Cases of phishing attacks were higher in tier - II and tier - III cities, the cybersecurity firm said in its Cyber Threat Report published today. K7 Computing blocked 250 attacks per 10,000 users in smaller cities. Users in Ghaziabad and Lucknow faced almost 6 and 4 times, respectively, more attacks than users in Bengaluru.

In Kerala, regions like Kottayam, Kannur, Kollam, and Kochi saw the highest hits with 462, 374, 236, and 147 attacks blocked per 10,000 users, respectively, while the entire state witnessed around 2,000 attacks.

The report shows huge gap between cases in Kerala and other states, but did not mention the rationale behind the disparity. For instance, Punjab saw only 207 attacks while Tamil Nadu reported 184 attacks.

“K7 Threat Labs observed a 260% increase in covid-19 related cyberthreats from the last week of March to the first week of April, which highlights the size of the opportunity created by the pandemic for cyber criminals,” J Kesavardhanan, founder & CEO of K7 Computing said in a statement.

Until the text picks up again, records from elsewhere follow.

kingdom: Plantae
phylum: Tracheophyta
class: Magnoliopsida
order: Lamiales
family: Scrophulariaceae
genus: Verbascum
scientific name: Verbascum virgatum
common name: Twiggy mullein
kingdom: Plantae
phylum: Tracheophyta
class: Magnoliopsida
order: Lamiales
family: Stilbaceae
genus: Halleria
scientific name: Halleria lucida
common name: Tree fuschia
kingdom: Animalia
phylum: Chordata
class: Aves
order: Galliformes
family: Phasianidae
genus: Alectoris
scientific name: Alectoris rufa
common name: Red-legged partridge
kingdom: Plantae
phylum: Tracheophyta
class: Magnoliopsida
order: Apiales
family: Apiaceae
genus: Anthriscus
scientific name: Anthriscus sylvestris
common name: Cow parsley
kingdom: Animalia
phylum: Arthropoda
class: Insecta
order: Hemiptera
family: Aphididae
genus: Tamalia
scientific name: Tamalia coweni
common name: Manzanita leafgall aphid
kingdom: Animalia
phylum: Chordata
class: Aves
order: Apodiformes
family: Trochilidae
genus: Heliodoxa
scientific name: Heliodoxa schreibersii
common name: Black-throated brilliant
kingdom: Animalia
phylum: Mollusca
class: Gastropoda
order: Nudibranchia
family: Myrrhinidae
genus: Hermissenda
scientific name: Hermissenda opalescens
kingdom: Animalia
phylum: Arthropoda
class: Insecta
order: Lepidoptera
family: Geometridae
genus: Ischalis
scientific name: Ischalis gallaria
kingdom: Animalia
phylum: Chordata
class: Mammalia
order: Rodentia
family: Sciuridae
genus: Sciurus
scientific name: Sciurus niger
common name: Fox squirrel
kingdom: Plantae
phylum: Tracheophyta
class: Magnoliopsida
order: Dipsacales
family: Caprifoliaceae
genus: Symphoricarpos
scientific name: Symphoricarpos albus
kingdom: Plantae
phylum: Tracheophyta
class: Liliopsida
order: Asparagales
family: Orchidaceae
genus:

Phishing emails was the most popular attack vector, the report highlighted. Emails with made up information on coronavirus were widely circulated in the name of trusted organisations. These emails had malicious link and attachments carrying ransomware, Remote Access Trojans, cryptominers, the study said.

Among other covid-19 related attacks, online maps tracking the pandemic with malicious code embedded within were also common. Also, rogue apps offering news and updates on the disease were widely circulated. In some cases, coronavirus tracking apps were infecting devices with ransomware and demanding payment to decrypt it.

After Google and Apple began cracking down on any apps that were giving information on coronavirus in March, attackers have taken other routes like third party app stores. K7 Computing found, that many Android users were tricked by an SMS Trojan which asked them to install an app named CoronaSafetyMask to receive safety masks. Another Android file named Corona Virus.apk, was being circulated in the name of giving information on the virus was being spread through phishing links.